● **Written exercise**: Can you copy every line of the material below word for word, leaving the pictures out of your reply?

··· Data section

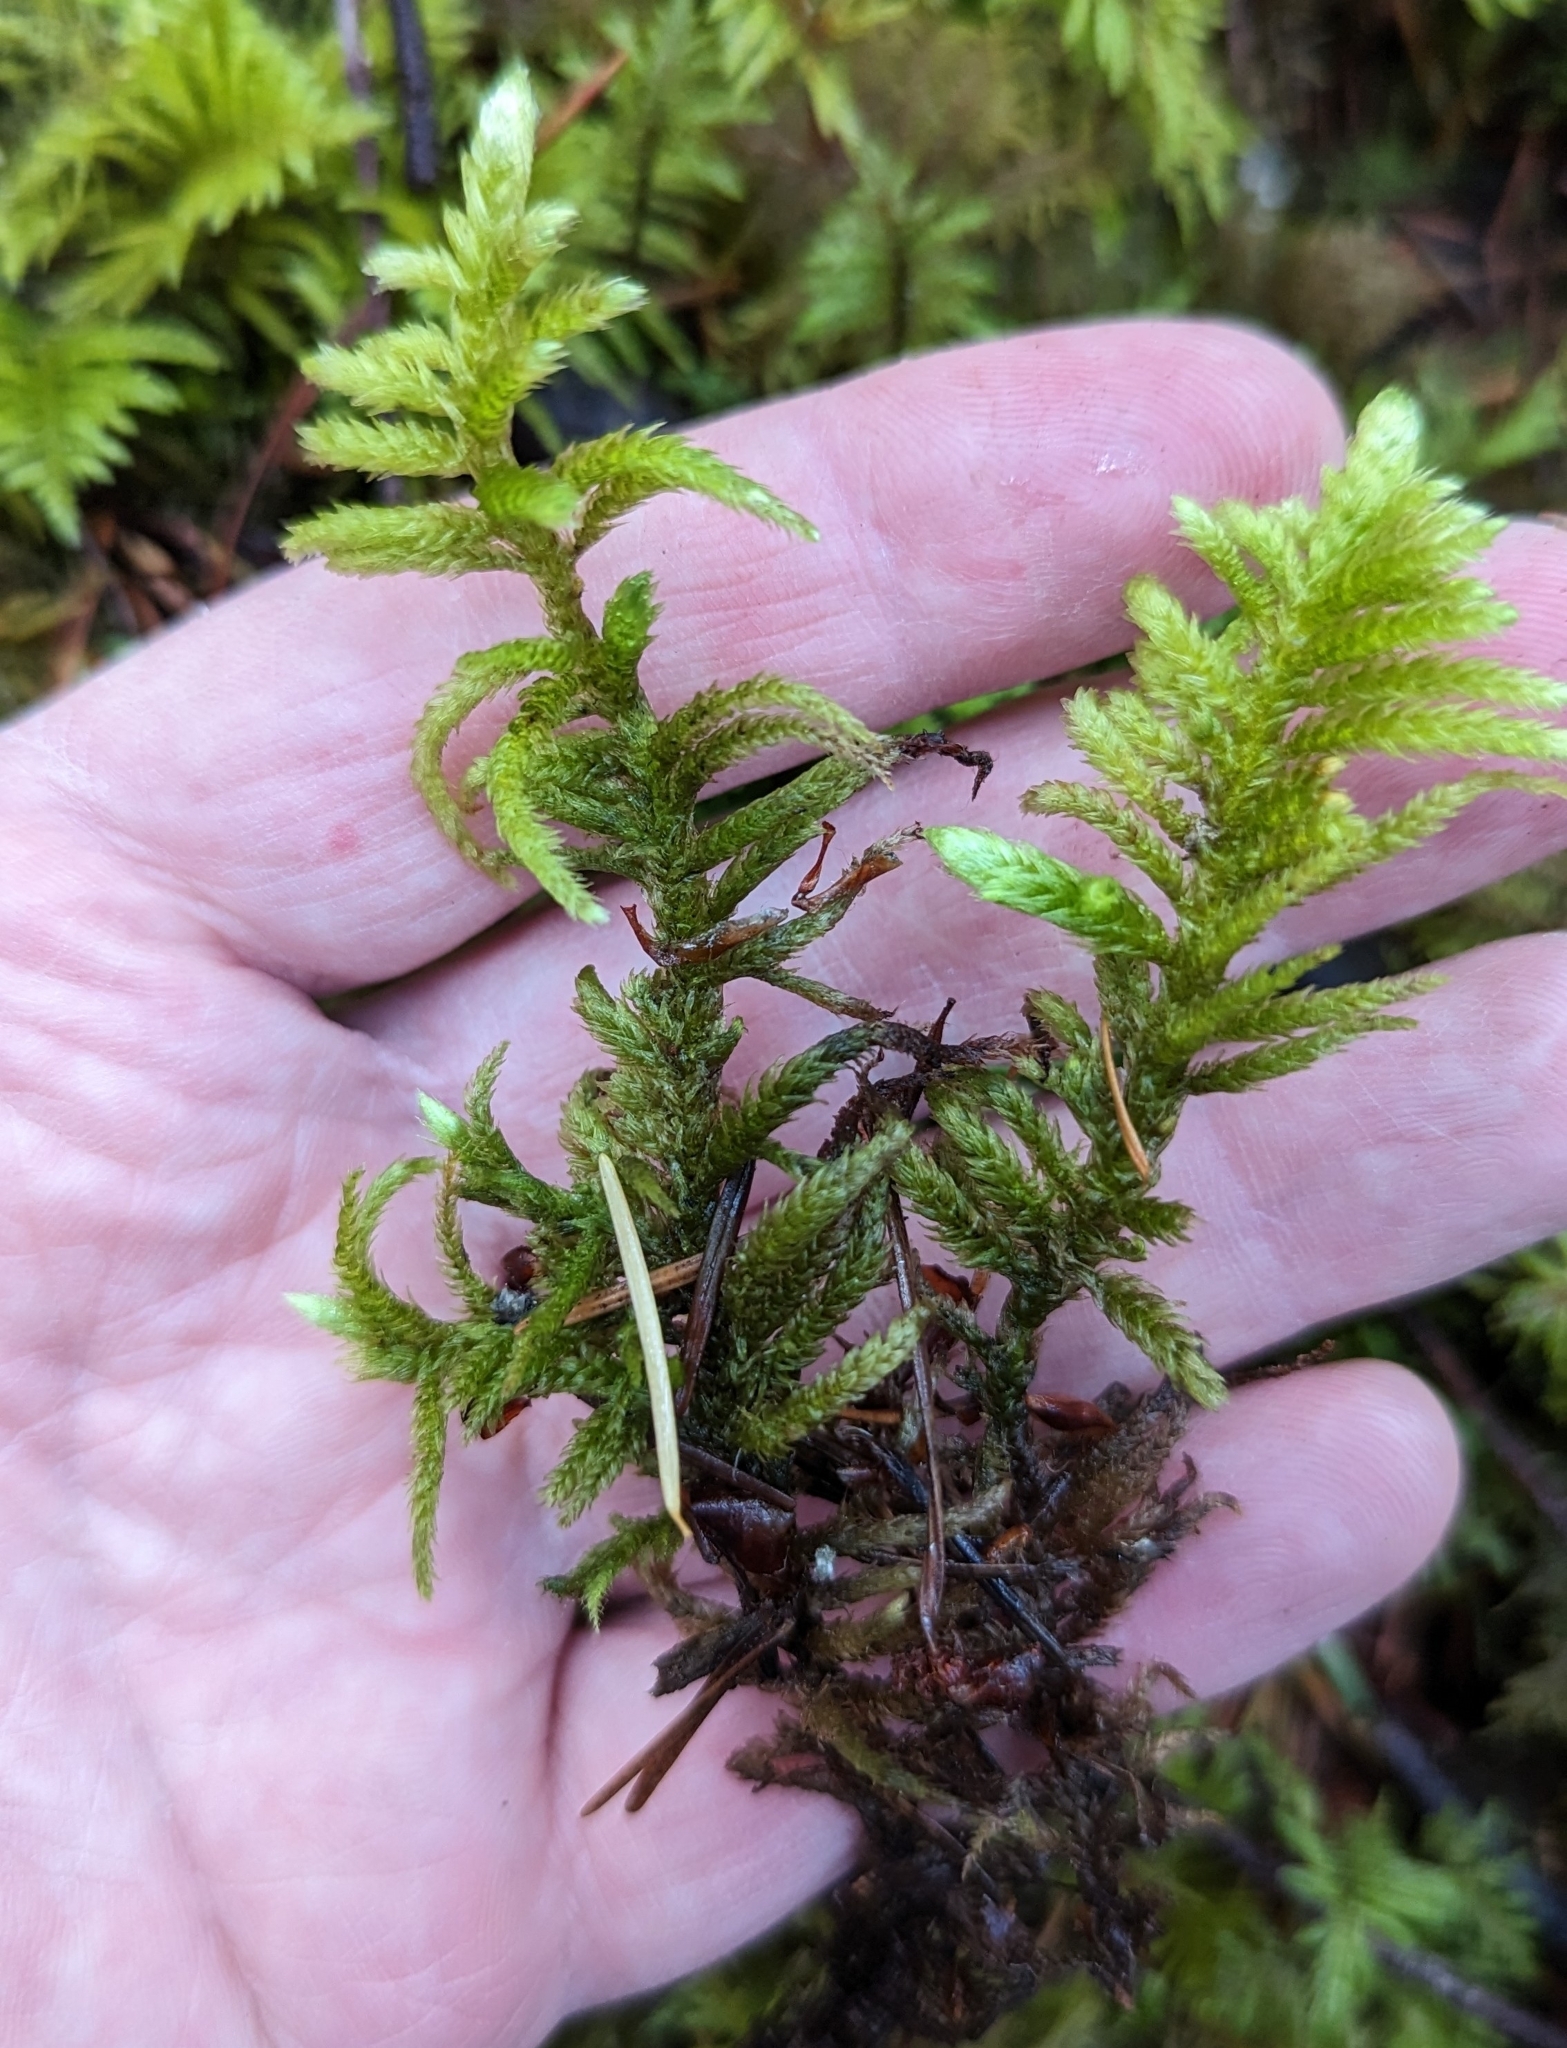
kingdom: Plantae
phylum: Bryophyta
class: Bryopsida
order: Hypnales
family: Brachytheciaceae
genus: Homalothecium
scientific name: Homalothecium megaptilum
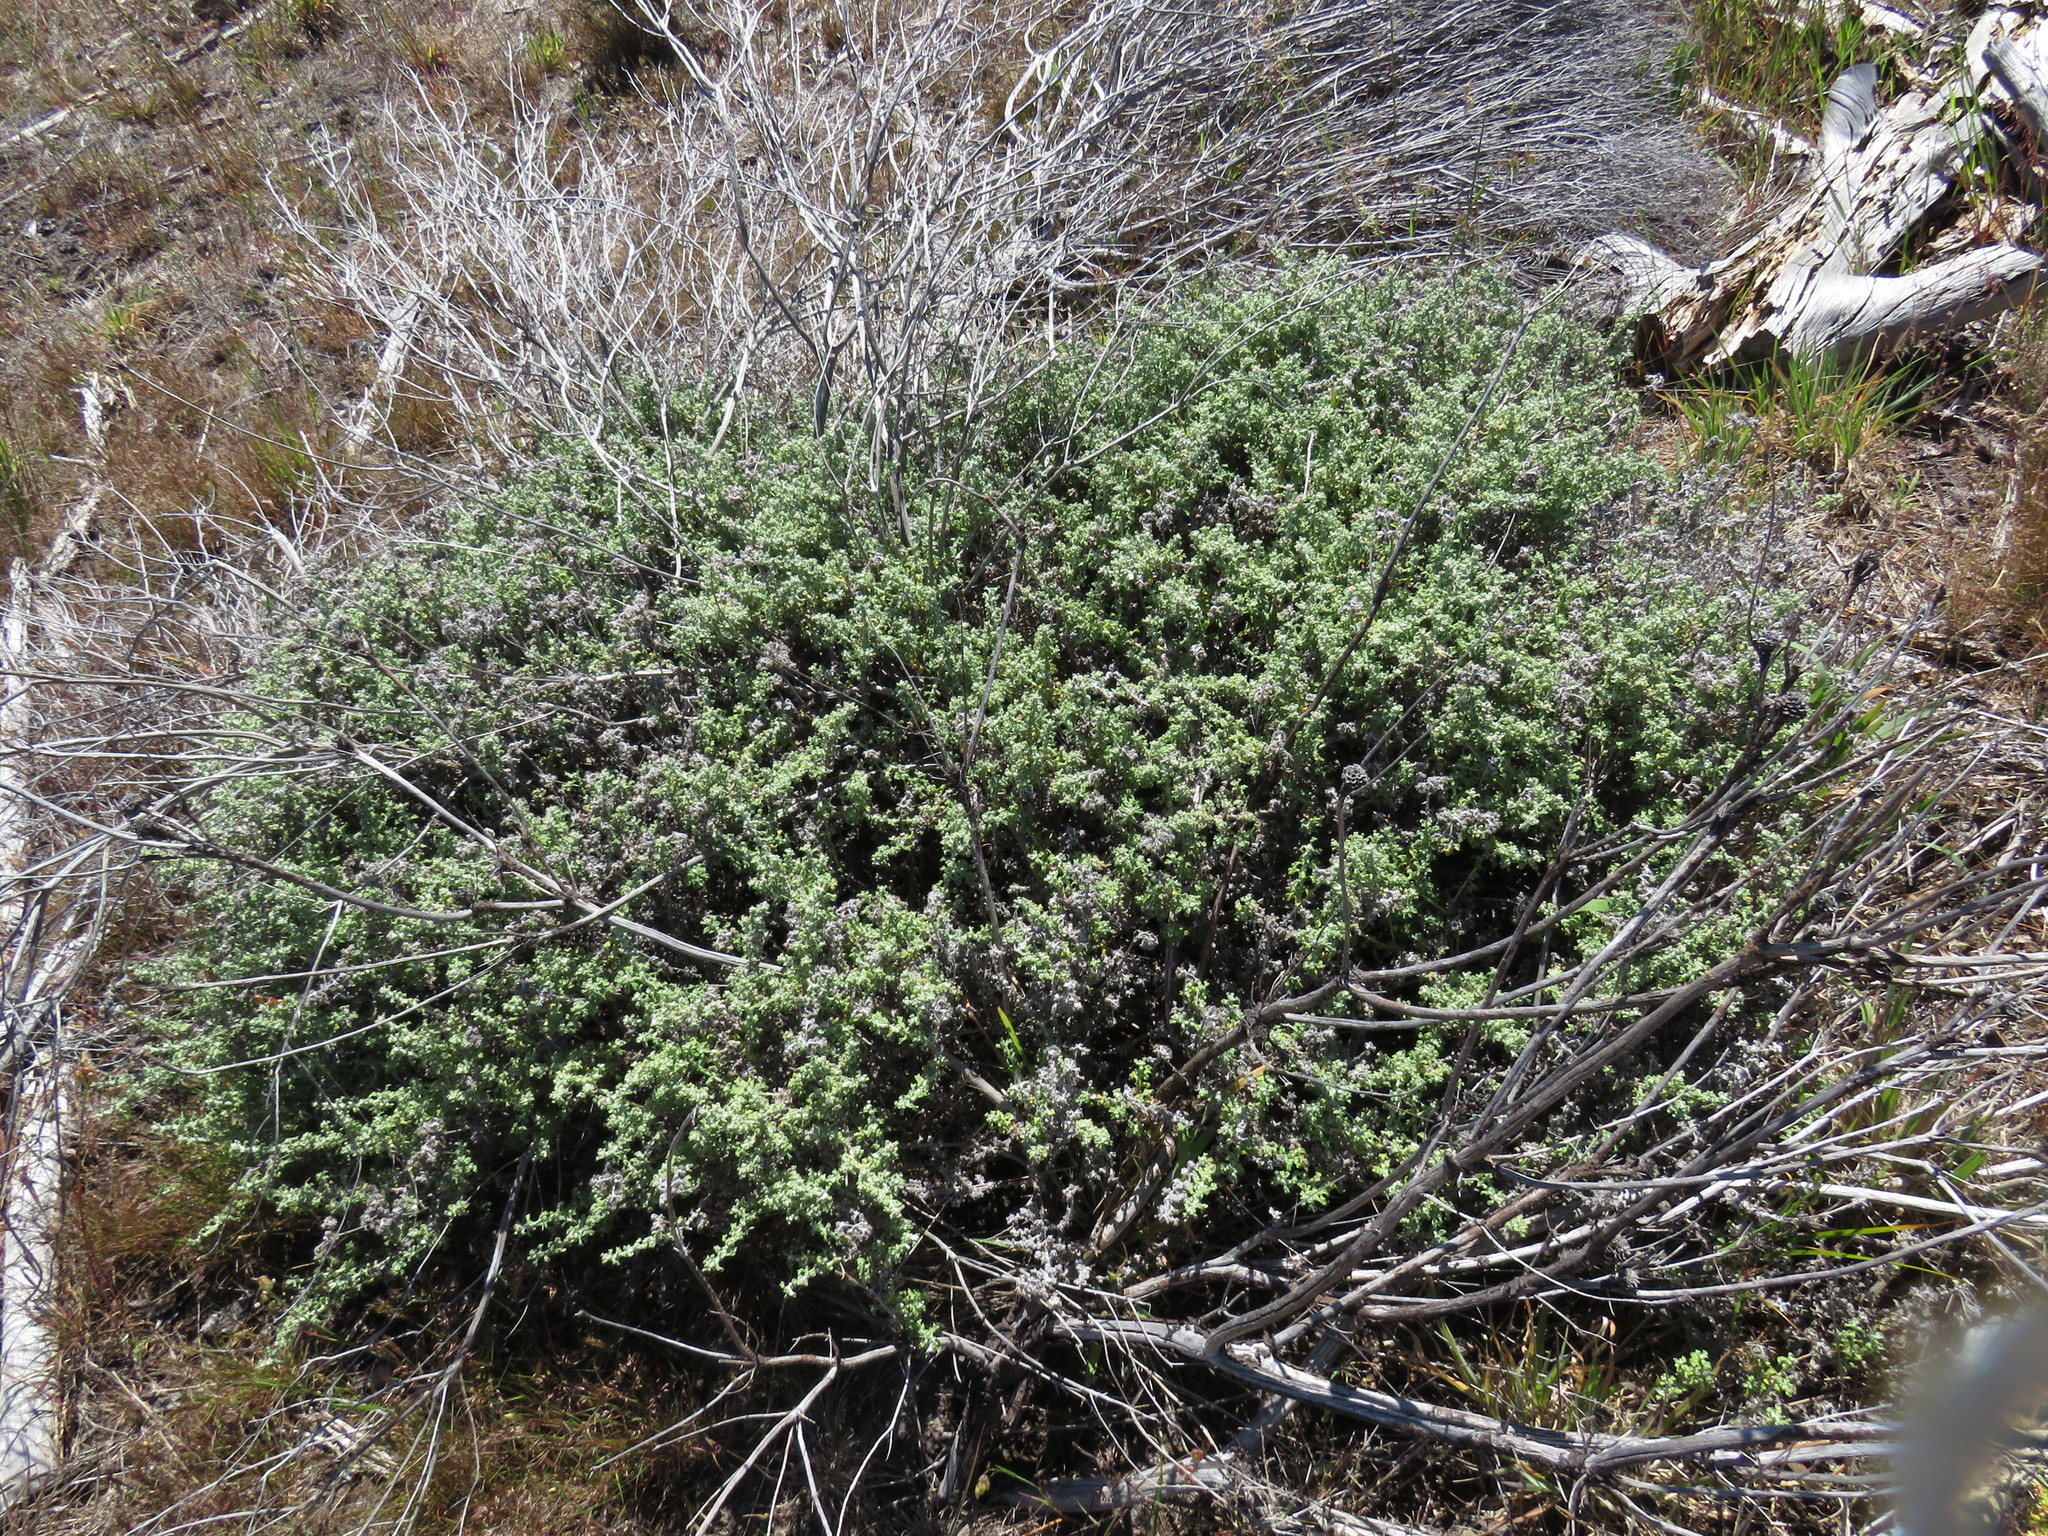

······

● **Task solution**:
kingdom: Plantae
phylum: Bryophyta
class: Bryopsida
order: Hypnales
family: Brachytheciaceae
genus: Homalothecium
scientific name: Homalothecium megaptilum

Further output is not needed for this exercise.